● Given exercise
Render all of the data below as a numbered list, leaving out any blank lines.

● ● ● ● ●

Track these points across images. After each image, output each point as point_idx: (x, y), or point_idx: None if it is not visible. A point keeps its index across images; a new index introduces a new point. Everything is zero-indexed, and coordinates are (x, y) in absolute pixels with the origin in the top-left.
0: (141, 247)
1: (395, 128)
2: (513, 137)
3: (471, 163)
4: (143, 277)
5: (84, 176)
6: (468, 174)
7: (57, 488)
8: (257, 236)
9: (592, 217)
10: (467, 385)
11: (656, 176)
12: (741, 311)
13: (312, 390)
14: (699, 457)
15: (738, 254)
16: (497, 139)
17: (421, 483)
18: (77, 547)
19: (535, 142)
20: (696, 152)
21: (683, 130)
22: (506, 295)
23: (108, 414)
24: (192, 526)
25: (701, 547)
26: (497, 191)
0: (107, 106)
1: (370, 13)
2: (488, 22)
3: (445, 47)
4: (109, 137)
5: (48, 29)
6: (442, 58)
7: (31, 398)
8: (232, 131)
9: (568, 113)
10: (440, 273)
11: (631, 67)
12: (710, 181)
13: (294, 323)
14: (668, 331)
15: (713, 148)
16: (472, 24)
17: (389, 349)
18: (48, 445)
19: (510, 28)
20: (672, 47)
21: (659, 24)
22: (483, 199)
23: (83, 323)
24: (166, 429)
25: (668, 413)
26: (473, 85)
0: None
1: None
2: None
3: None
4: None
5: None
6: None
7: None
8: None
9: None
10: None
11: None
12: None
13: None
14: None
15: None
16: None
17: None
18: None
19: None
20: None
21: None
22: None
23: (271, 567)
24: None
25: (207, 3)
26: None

● ● ● ● ●

● Reply
1. Track these points across images. After each image, output each point as point_idx: (x, y), or point_idx: None if it is not visible. A point keeps its index across images; a new index introduces a new point. Everything is zero-indexed, and coordinates are (x, y) in absolute pixels with the origin in the top-left.
2. 0: (141, 247)
3. 1: (395, 128)
4. 2: (513, 137)
5. 3: (471, 163)
6. 4: (143, 277)
7. 5: (84, 176)
8. 6: (468, 174)
9. 7: (57, 488)
10. 8: (257, 236)
11. 9: (592, 217)
12. 10: (467, 385)
13. 11: (656, 176)
14. 12: (741, 311)
15. 13: (312, 390)
16. 14: (699, 457)
17. 15: (738, 254)
18. 16: (497, 139)
19. 17: (421, 483)
20. 18: (77, 547)
21. 19: (535, 142)
22. 20: (696, 152)
23. 21: (683, 130)
24. 22: (506, 295)
25. 23: (108, 414)
26. 24: (192, 526)
27. 25: (701, 547)
28. 26: (497, 191)
29. 0: (107, 106)
30. 1: (370, 13)
31. 2: (488, 22)
32. 3: (445, 47)
33. 4: (109, 137)
34. 5: (48, 29)
35. 6: (442, 58)
36. 7: (31, 398)
37. 8: (232, 131)
38. 9: (568, 113)
39. 10: (440, 273)
40. 11: (631, 67)
41. 12: (710, 181)
42. 13: (294, 323)
43. 14: (668, 331)
44. 15: (713, 148)
45. 16: (472, 24)
46. 17: (389, 349)
47. 18: (48, 445)
48. 19: (510, 28)
49. 20: (672, 47)
50. 21: (659, 24)
51. 22: (483, 199)
52. 23: (83, 323)
53. 24: (166, 429)
54. 25: (668, 413)
55. 26: (473, 85)
56. 0: None
57. 1: None
58. 2: None
59. 3: None
60. 4: None
61. 5: None
62. 6: None
63. 7: None
64. 8: None
65. 9: None
66. 10: None
67. 11: None
68. 12: None
69. 13: None
70. 14: None
71. 15: None
72. 16: None
73. 17: None
74. 18: None
75. 19: None
76. 20: None
77. 21: None
78. 22: None
79. 23: (271, 567)
80. 24: None
81. 25: (207, 3)
82. 26: None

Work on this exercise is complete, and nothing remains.